**Data in this exercise:**
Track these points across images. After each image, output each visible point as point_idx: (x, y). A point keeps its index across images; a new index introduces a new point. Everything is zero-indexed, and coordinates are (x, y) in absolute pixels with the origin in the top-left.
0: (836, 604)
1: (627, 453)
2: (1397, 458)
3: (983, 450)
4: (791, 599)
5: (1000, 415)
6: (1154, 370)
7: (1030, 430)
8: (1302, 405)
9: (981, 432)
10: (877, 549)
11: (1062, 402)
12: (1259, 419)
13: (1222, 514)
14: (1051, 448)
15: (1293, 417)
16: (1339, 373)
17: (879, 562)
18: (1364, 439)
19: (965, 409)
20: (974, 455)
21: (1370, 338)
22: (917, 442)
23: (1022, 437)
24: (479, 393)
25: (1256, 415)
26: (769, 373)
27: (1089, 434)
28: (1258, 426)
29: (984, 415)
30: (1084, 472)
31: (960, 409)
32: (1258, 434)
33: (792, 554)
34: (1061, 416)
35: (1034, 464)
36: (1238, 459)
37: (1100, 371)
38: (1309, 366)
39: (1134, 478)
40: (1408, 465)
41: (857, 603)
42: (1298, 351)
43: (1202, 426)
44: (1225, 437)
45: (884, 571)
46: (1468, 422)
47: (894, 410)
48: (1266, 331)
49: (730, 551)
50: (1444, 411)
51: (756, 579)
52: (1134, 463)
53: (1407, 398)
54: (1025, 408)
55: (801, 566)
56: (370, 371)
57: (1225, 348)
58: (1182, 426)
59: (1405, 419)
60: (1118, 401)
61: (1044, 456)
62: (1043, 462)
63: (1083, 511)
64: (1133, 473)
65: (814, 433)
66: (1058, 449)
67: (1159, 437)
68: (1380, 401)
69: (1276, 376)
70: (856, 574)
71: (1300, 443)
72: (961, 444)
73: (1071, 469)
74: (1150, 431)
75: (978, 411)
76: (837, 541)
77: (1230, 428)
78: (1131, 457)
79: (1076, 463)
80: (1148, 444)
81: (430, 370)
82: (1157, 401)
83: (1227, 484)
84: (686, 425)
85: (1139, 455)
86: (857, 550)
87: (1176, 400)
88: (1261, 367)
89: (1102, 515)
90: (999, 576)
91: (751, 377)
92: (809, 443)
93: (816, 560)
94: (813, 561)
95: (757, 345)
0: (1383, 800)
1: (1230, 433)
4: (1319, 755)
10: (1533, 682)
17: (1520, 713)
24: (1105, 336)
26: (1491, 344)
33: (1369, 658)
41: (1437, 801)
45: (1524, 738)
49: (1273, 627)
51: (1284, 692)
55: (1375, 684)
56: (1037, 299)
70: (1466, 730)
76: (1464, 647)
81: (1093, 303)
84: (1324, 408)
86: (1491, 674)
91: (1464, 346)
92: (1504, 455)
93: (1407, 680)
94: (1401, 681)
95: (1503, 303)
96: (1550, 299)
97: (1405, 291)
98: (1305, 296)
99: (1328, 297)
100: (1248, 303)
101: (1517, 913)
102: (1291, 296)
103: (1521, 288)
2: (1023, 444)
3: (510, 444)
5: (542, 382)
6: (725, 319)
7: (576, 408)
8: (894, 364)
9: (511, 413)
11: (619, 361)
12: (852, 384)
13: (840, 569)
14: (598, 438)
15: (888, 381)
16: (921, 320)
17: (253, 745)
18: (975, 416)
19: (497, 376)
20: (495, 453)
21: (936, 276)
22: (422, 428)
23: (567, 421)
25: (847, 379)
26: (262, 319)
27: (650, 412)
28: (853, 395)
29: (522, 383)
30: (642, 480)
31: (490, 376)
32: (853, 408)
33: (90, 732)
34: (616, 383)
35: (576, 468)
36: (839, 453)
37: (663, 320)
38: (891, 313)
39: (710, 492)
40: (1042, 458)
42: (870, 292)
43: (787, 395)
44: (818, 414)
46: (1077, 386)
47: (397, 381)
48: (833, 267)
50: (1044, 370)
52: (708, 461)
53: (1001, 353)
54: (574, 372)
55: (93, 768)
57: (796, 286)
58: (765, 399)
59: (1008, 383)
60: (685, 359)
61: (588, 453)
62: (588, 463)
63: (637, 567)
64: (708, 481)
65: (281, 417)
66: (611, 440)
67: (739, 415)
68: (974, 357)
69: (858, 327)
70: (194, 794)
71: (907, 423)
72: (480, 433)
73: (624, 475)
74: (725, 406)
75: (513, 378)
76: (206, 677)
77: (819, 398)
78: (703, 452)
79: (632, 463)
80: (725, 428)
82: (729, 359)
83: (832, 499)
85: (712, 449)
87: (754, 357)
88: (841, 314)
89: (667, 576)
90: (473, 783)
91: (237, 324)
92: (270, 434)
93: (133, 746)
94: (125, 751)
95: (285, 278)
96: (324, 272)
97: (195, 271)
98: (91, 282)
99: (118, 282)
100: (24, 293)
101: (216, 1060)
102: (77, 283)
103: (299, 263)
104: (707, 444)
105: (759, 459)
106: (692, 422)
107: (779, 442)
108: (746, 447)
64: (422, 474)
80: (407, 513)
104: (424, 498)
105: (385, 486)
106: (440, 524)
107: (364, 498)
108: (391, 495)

...

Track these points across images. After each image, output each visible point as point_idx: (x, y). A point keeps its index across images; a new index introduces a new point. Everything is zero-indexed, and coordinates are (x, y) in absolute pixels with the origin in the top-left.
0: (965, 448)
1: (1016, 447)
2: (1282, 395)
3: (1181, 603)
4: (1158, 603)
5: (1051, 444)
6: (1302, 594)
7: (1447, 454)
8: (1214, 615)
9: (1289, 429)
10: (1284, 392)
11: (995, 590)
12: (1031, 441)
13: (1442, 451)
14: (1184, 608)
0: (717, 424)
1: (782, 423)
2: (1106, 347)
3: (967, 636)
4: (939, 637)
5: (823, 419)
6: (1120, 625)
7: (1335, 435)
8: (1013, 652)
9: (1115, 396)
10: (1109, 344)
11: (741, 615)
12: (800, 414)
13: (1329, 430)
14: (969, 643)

**Exercise brief:**
Lay out as a numbered list, with blank lines omitted, the lines beginning with the line containing "96: (1550, 299)" and running through the line containing "20: (495, 453)", both included.

**Written answer:**
1. 96: (1550, 299)
2. 97: (1405, 291)
3. 98: (1305, 296)
4. 99: (1328, 297)
5. 100: (1248, 303)
6. 101: (1517, 913)
7. 102: (1291, 296)
8. 103: (1521, 288)
9. 2: (1023, 444)
10. 3: (510, 444)
11. 5: (542, 382)
12. 6: (725, 319)
13. 7: (576, 408)
14. 8: (894, 364)
15. 9: (511, 413)
16. 11: (619, 361)
17. 12: (852, 384)
18. 13: (840, 569)
19. 14: (598, 438)
20. 15: (888, 381)
21. 16: (921, 320)
22. 17: (253, 745)
23. 18: (975, 416)
24. 19: (497, 376)
25. 20: (495, 453)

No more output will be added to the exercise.